01.02.2026  /  2. MannschaftSpielbericht

BasCats dominieren Eisvögel

In einem intensiven Duell in der 2. DBBL Süd am 14. Spieltag mussten sich die Eisvögel USC Freiburg 2 am Samstag, den 31.Januar 2026 mit 69:54 (18:18, 22:8, 20:13, 9:15) den USC BasCats Heidelberg geschlagen geben.

Die Partie im Institut für Sport und Sportwissenschaft (Heidelberg) entwickelte sich von Beginn an zu einem physischen und kampfbetonten Spiel, in dem die BasCats das Tempo bestimmten. Im ersten Viertel jedoch wechselte die Führung noch ständig. Die Eisvögel USC Freiburg 2 konnten zunächst die Oberhand gewinnen, doch die BasCats USC Heidelberg kämpften hart und beendeten das erste Viertel mit einem ausgeglichenen 18:18. Hier zeigten die drei US-Profis der BasCats schon ihre Stärke, sie punkteten zusammen 16 ihrer 18 Punkte. Bei Freiburg startete Stephanie Wagner mit 7 Zählern gut in die Partie.

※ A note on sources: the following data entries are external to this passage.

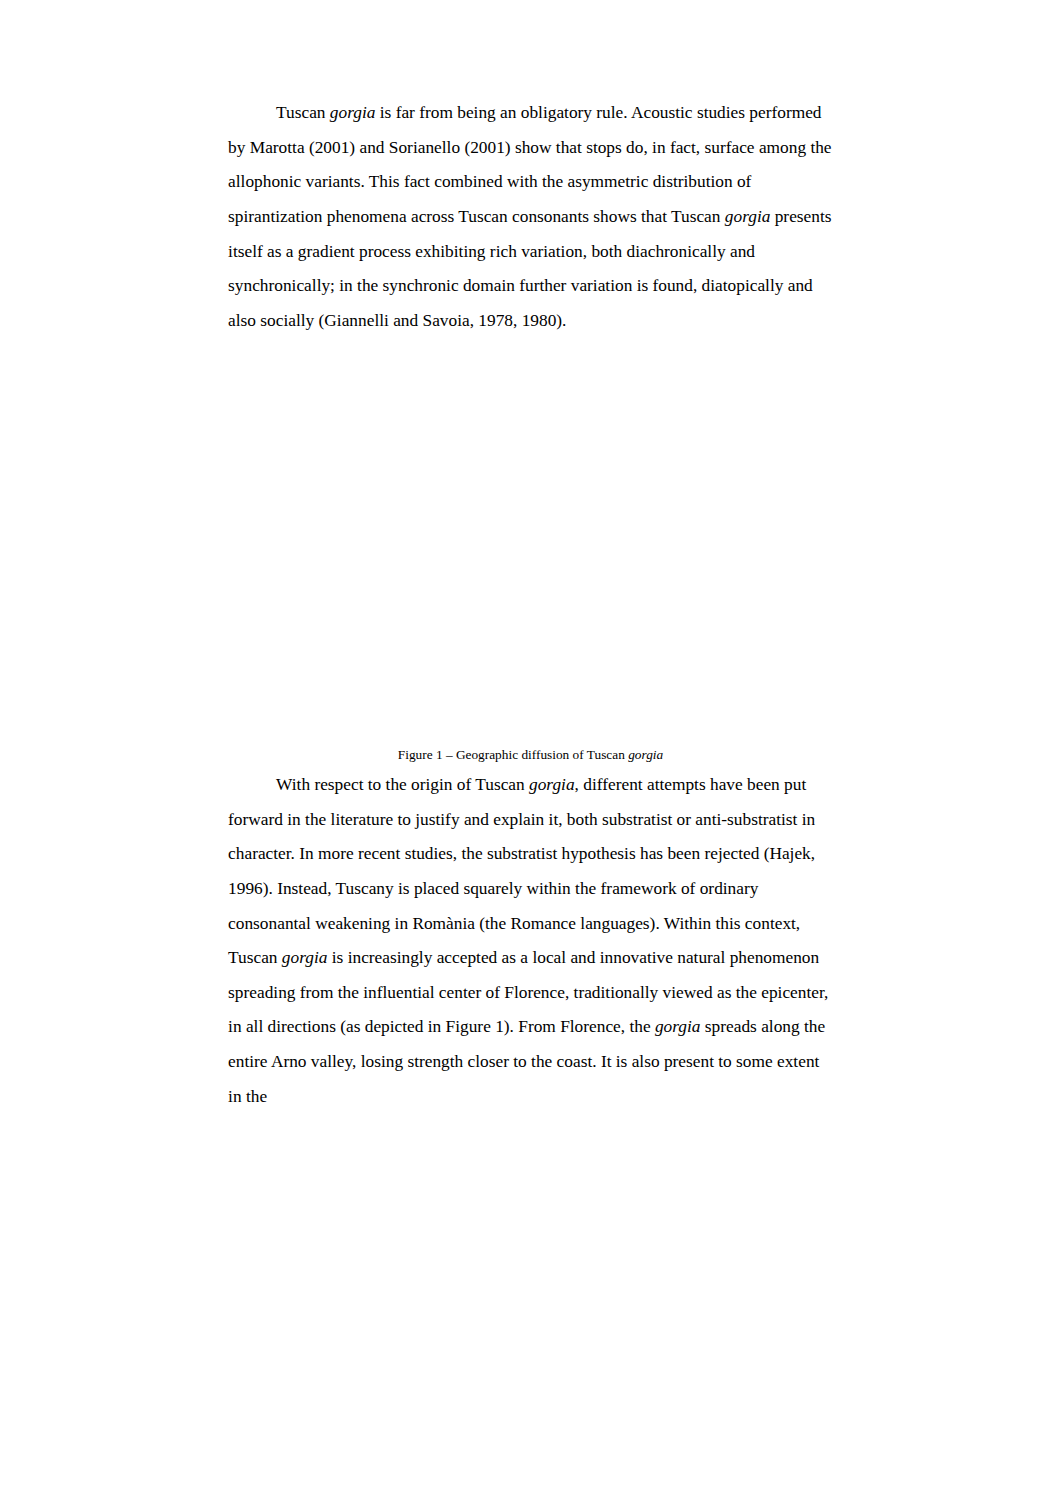Tuscan gorgia is far from being an obligatory rule. Acoustic studies performed by Marotta (2001) and Sorianello (2001) show that stops do, in fact, surface among the allophonic variants. This fact combined with the asymmetric distribution of spirantization phenomena across Tuscan consonants shows that Tuscan gorgia presents itself as a gradient process exhibiting rich variation, both diachronically and synchronically; in the synchronic domain further variation is found, diatopically and also socially (Giannelli and Savoia, 1978, 1980).
Figure 1 – Geographic diffusion of Tuscan gorgia
With respect to the origin of Tuscan gorgia, different attempts have been put forward in the literature to justify and explain it, both substratist or anti-substratist in character. In more recent studies, the substratist hypothesis has been rejected (Hajek, 1996). Instead, Tuscany is placed squarely within the framework of ordinary consonantal weakening in Romània (the Romance languages). Within this context, Tuscan gorgia is increasingly accepted as a local and innovative natural phenomenon spreading from the influential center of Florence, traditionally viewed as the epicenter, in all directions (as depicted in Figure 1). From Florence, the gorgia spreads along the entire Arno valley, losing strength closer to the coast. It is also present to some extent in the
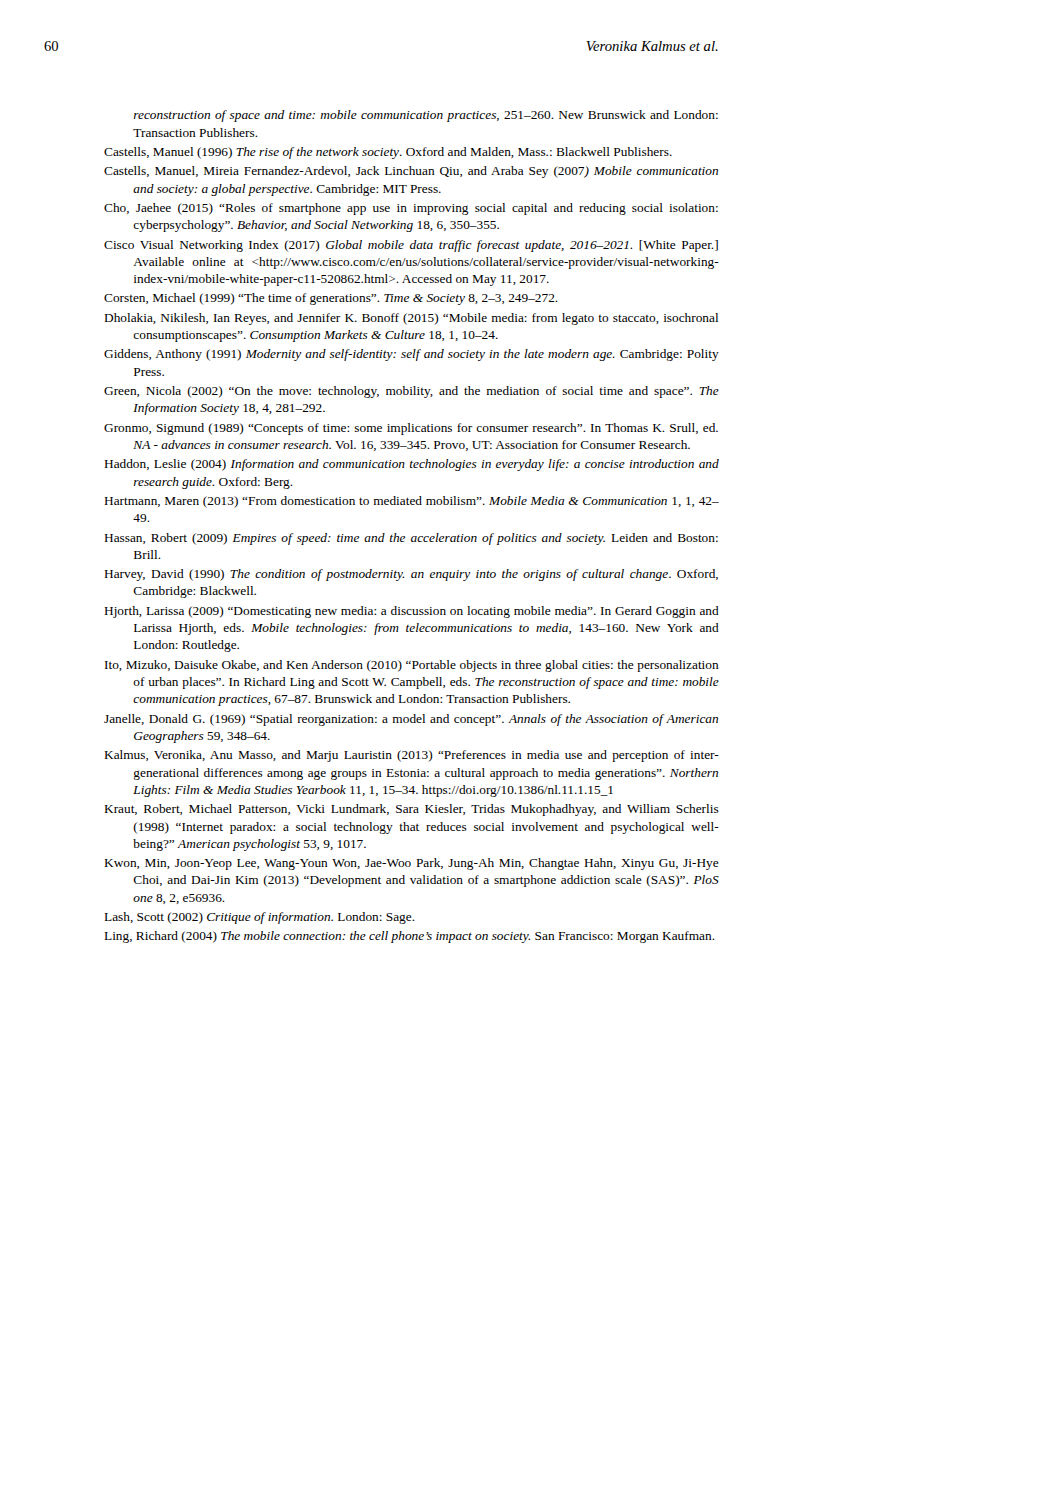60 Veronika Kalmus et al.
reconstruction of space and time: mobile communication practices, 251–260. New Brunswick and London: Transaction Publishers.
Castells, Manuel (1996) The rise of the network society. Oxford and Malden, Mass.: Blackwell Publishers.
Castells, Manuel, Mireia Fernandez-Ardevol, Jack Linchuan Qiu, and Araba Sey (2007) Mobile communication and society: a global perspective. Cambridge: MIT Press.
Cho, Jaehee (2015) “Roles of smartphone app use in improving social capital and reducing social isolation: cyberpsychology”. Behavior, and Social Networking 18, 6, 350–355.
Cisco Visual Networking Index (2017) Global mobile data traffic forecast update, 2016–2021. [White Paper.] Available online at <http://www.cisco.com/c/en/us/solutions/collateral/service-provider/visual-networking-index-vni/mobile-white-paper-c11-520862.html>. Accessed on May 11, 2017.
Corsten, Michael (1999) “The time of generations”. Time & Society 8, 2–3, 249–272.
Dholakia, Nikilesh, Ian Reyes, and Jennifer K. Bonoff (2015) “Mobile media: from legato to staccato, isochronal consumptionscapes”. Consumption Markets & Culture 18, 1, 10–24.
Giddens, Anthony (1991) Modernity and self-identity: self and society in the late modern age. Cambridge: Polity Press.
Green, Nicola (2002) “On the move: technology, mobility, and the mediation of social time and space”. The Information Society 18, 4, 281–292.
Gronmo, Sigmund (1989) “Concepts of time: some implications for consumer research”. In Thomas K. Srull, ed. NA - advances in consumer research. Vol. 16, 339–345. Provo, UT: Association for Consumer Research.
Haddon, Leslie (2004) Information and communication technologies in everyday life: a concise introduction and research guide. Oxford: Berg.
Hartmann, Maren (2013) “From domestication to mediated mobilism”. Mobile Media & Communication 1, 1, 42–49.
Hassan, Robert (2009) Empires of speed: time and the acceleration of politics and society. Leiden and Boston: Brill.
Harvey, David (1990) The condition of postmodernity. an enquiry into the origins of cultural change. Oxford, Cambridge: Blackwell.
Hjorth, Larissa (2009) “Domesticating new media: a discussion on locating mobile media”. In Gerard Goggin and Larissa Hjorth, eds. Mobile technologies: from telecommunications to media, 143–160. New York and London: Routledge.
Ito, Mizuko, Daisuke Okabe, and Ken Anderson (2010) “Portable objects in three global cities: the personalization of urban places”. In Richard Ling and Scott W. Campbell, eds. The reconstruction of space and time: mobile communication practices, 67–87. Brunswick and London: Transaction Publishers.
Janelle, Donald G. (1969) “Spatial reorganization: a model and concept”. Annals of the Association of American Geographers 59, 348–64.
Kalmus, Veronika, Anu Masso, and Marju Lauristin (2013) “Preferences in media use and perception of inter-generational differences among age groups in Estonia: a cultural approach to media generations”. Northern Lights: Film & Media Studies Yearbook 11, 1, 15–34. https://doi.org/10.1386/nl.11.1.15_1
Kraut, Robert, Michael Patterson, Vicki Lundmark, Sara Kiesler, Tridas Mukophadhyay, and William Scherlis (1998) “Internet paradox: a social technology that reduces social involvement and psychological well-being?” American psychologist 53, 9, 1017.
Kwon, Min, Joon-Yeop Lee, Wang-Youn Won, Jae-Woo Park, Jung-Ah Min, Changtae Hahn, Xinyu Gu, Ji-Hye Choi, and Dai-Jin Kim (2013) “Development and validation of a smartphone addiction scale (SAS)”. PloS one 8, 2, e56936.
Lash, Scott (2002) Critique of information. London: Sage.
Ling, Richard (2004) The mobile connection: the cell phone’s impact on society. San Francisco: Morgan Kaufman.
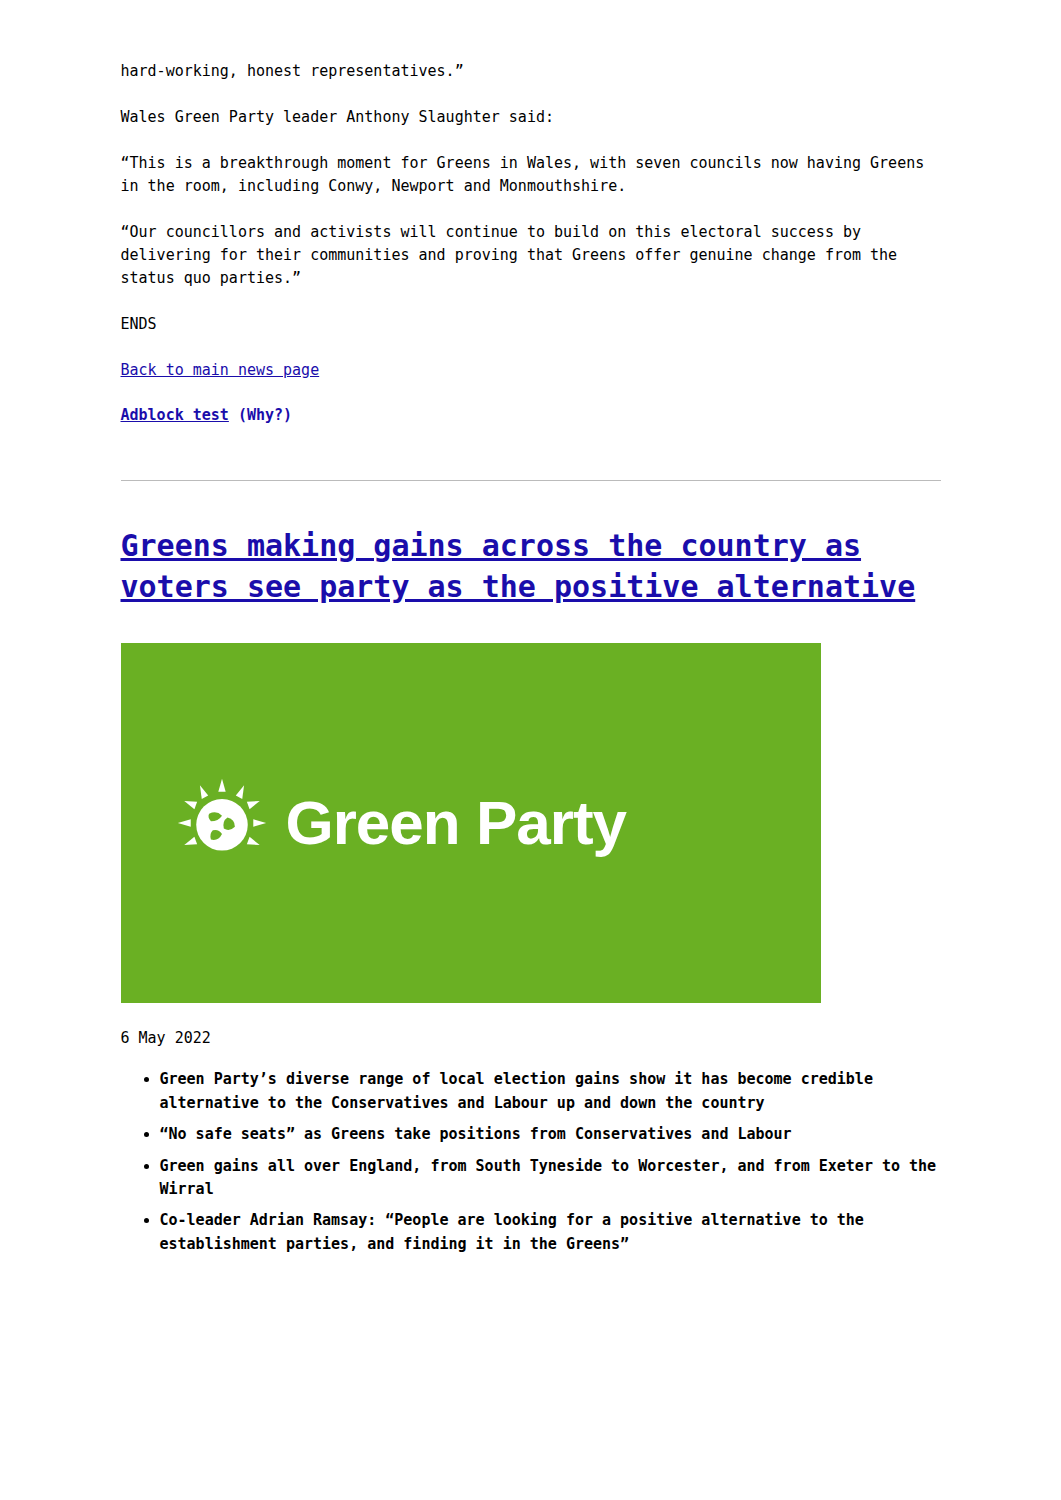hard-working, honest representatives.”
Wales Green Party leader Anthony Slaughter said:
“This is a breakthrough moment for Greens in Wales, with seven councils now having Greens in the room, including Conwy, Newport and Monmouthshire.
“Our councillors and activists will continue to build on this electoral success by delivering for their communities and proving that Greens offer genuine change from the status quo parties.”
ENDS
Back to main news page
Adblock test (Why?)
Greens making gains across the country as voters see party as the positive alternative
Green Party
6 May 2022
Green Party’s diverse range of local election gains show it has become credible alternative to the Conservatives and Labour up and down the country
“No safe seats” as Greens take positions from Conservatives and Labour
Green gains all over England, from South Tyneside to Worcester, and from Exeter to the Wirral
Co-leader Adrian Ramsay: “People are looking for a positive alternative to the establishment parties, and finding it in the Greens”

Im zweiten Viertel agierte Heidelberg mit hoher Intensität, suchte früh den Kontakt und setzte Freiburg immer wieder unter Druck. Die Verteidigung der Gastgeberinnen forcierte viele Ballverluste der Eisvögel und schlechte Abschlüsse. Sie zeigten Dominanz und erzielten beeindruckende 22 Punkte, während die Gäste lediglich 8 Punkte erzielen konnten. Mit einem Halbzeitstand von 40:26 schien der Sieg für die BasCats zum Greifen nahe. Auch hier zeigte Moten ihre Qualität indem sie mit 11 Punkten die BasCats anführte.

Den Freiburgerinnen war klar, dass sie Moten und Oden unter Kontrolle bringen müssen um noch eine Chance auf den Sieg zu haben. Doch dies sahen die BasCats anders, sie setzten ihren Lauf fort und bauten ihre Führung auf fast 20 Punkte aus, vor allem durch schnelle Punkte der beiden Profi Spielerinnen.

Freiburg hatte Phasen, in denen sie den Ball gut bewegten, doch mangelnde Konsequenz im Abschluss und eine unzureichende Wurfquote, vor allem im 3-Punktbereich mit 13% verhinderten, dass sie wirklich herankamen.

Dennoch ließ Freiburg nicht locker und konnte durch gute defensive Phasen wie Blocks von Frederike Askamp und den insgesamt 11 Defensivrebounds von Lara Gierlich, sich etwas ins Spiel zurück kämpfen. Allerdings führte das aggressive Rebounding und die schnellen Transition-Aktionen bei den BasCats zu vielen Punkten, die den Abstand immer weiter vergrößerten (60:39).

Auch wenn die Breisgauerinnen im letzten Viertel etwas zurückkamen und 15 Punkte erzielten, war der Vorsprung der BasCats zu groß. Am Ende triumphierten die USC BasCats Heidelberg mit 69:54 verdient und sicherten sich damit einen wichtigen Sieg.

Mit diesem Erfolg bauen die BasCats ihre gute Position in der Tabelle der 2. DBBL Süd weiter aus und schicken ein starkes Signal an die Konkurrenz. Besonders das hohe Tempo, die starke Defensive und das Hustle-Game machten heute den Unterschied. Freiburg zeigte Einsatz, kämpft aber weiterhin an Feinheiten wie der Wurfquote und der Ballkontrolle. Dieses Spiel wird als gutes Beispiel für ein intensives Basketball-Duell in Erinnerung bleiben – geprägt von Energie, Teamwork und dem Willen, jede Situation zu nutzen.

Die Top-Performer auf Seiten der BasCats Heidelberg waren die drei US-Spielerinnen: Kelly Moten (17 Punkte, 4 Assists, 9 Rebounds), Jayla Oden (16 Pkt, 2/5 Dreier, 2 Steals), Charisse Fairley (10 Pkt, 6 Reb, 4 Steals)

Bei den Eisvögeln scorten an diesem Abend gleich vier Spielerinnen zweistellig: Stephanie Wagner (12 Punkte, 10/11 FT (91%), 3 Assists), Karla Busch (10 Ptk,11 Reb), Frederike Askamp (10 Pkt, 7 Reb), Julia Leiner (10 Pkt, 2 Ass)

Weiter geht es für die Freiburgerinnen am kommenden Sonntag um 16 Uhr in der heimischen Unihalle gegen die Medikamente per Klick Bamberg Baskets.